Other observers, such as Charles Krauthammer, would have approved the exchange, because the underlying military policy of “leave no soldier behind” is what separates the West from its barbarous enemies–the value of each individual life–and the West always comes out on the short end in these transactions, but must do so in the interest of its values, although he thinks that the swap represents a “defeat for a clueless President”. I agree with Krauthammer on the latter point, but disagree with him on the approval of the exchange itself. The President made the point that “this is what happens at the end of wars”, but this war is not over; the Taliban and al-Queda missed the memorandum–they are not leaving the battlefield and they are still killing Americans!
Further, some commentator made the point that the reason these particular five killers were still at Gitmo is that there was insufficient evidence to try them in the U. S. criminal justice system.
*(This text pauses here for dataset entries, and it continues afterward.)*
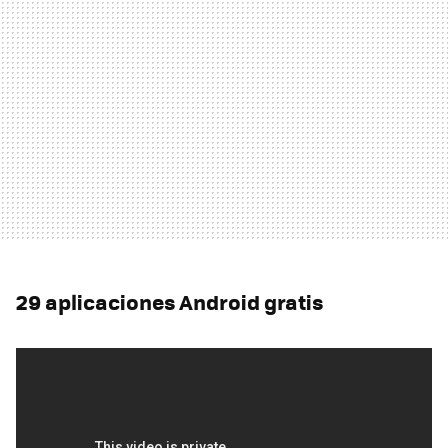
29 aplicaciones Android gratis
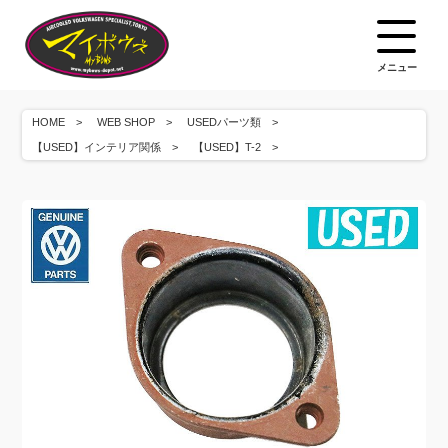
メニュー
HOME
WEB SHOP
USEDパーツ類
【USED】インテリア関係
【USED】T-2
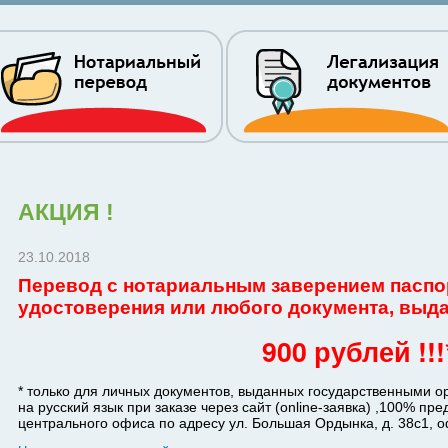
АКЦИЯ !
23.10.2018
Перевод с нотариальным заверением паспо
удостоверения или любого документа, выд
900 рублей !!!
* только для личных документов, выданных государственными 
на русский язык при заказе через сайт (online-заявка) ,100% пр
центрального офиса по адресу ул. Большая Ордынка, д. 38с1, 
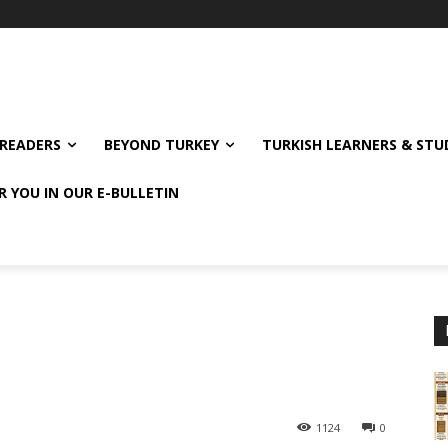
READERS
BEYOND TURKEY
TURKISH LEARNERS & ST
R YOU IN OUR E-BULLETIN
1124
0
That point is problematic in the first place–we should have never pursued or allowed access to that system by imprisoned enemy combatants; they should have been held until hostilities ended, however long that takes.
Finally, the “leave no soldier behind” policy is not unconditional. The behavior of Sgt. Bergdahl has been erratic and spooky at best, traitorous at worst, and it is pretty clear that he deserted his unit, probably more than once. Otherwise, I will reserve judgment, but to characterize his service as with “honor and distinction”, as Susan Rice asserted on one of her favorite Sunday talk shows, simply speaks for itself. Whatever the final assessment of Bergdahl’s actions, however, do we really believe that the exchange of these five “worst of the worst” Taliban killers and war criminals was a balanced transaction? Think of the Nuremberg trials of the Nazi war criminals–Rudolph Hess, Hermann Goering, et al. These five are analogous. If we are going to honor “leave no soldier behind” unconditionally, how about the four dead Americans at Benghazi, the U. S. Marine in jail in Mexico, or the beleaguered veterans having to deal with the fraudulent and dysfunctional VA? Where is the similar urgency here?
And if we are going to have a Rose Garden photo/op victory lap with Bergdahl’s parents to congratulate ourselves for freeing him, how about including the families of those soldiers who died searching for him over the past five years?
There is much more to be known about this transaction, including the degree to which the discussions leading up to the exchange had wider objectives, such as a negotiated cease fire with the Taliban, and we need many more facts, but at this point the whole thing is not only a fiasco, but a dishonorable one.